== DATA FOR THIS TASK ==

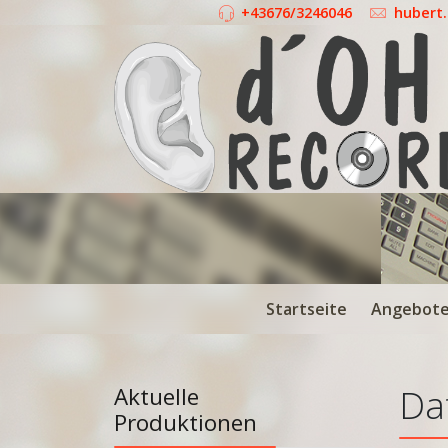
+43676/3246046
hubert
Startseite
Angebot
Aktuelle
Da
Produktionen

===

WHAT YOU SHOULD DO » Repeat the material above verbatim, with no pictures in the output.

COMPLETED EXERCISE »
+43676/3246046
hubert
Startseite
Angebot
Aktuelle
Da
Produktionen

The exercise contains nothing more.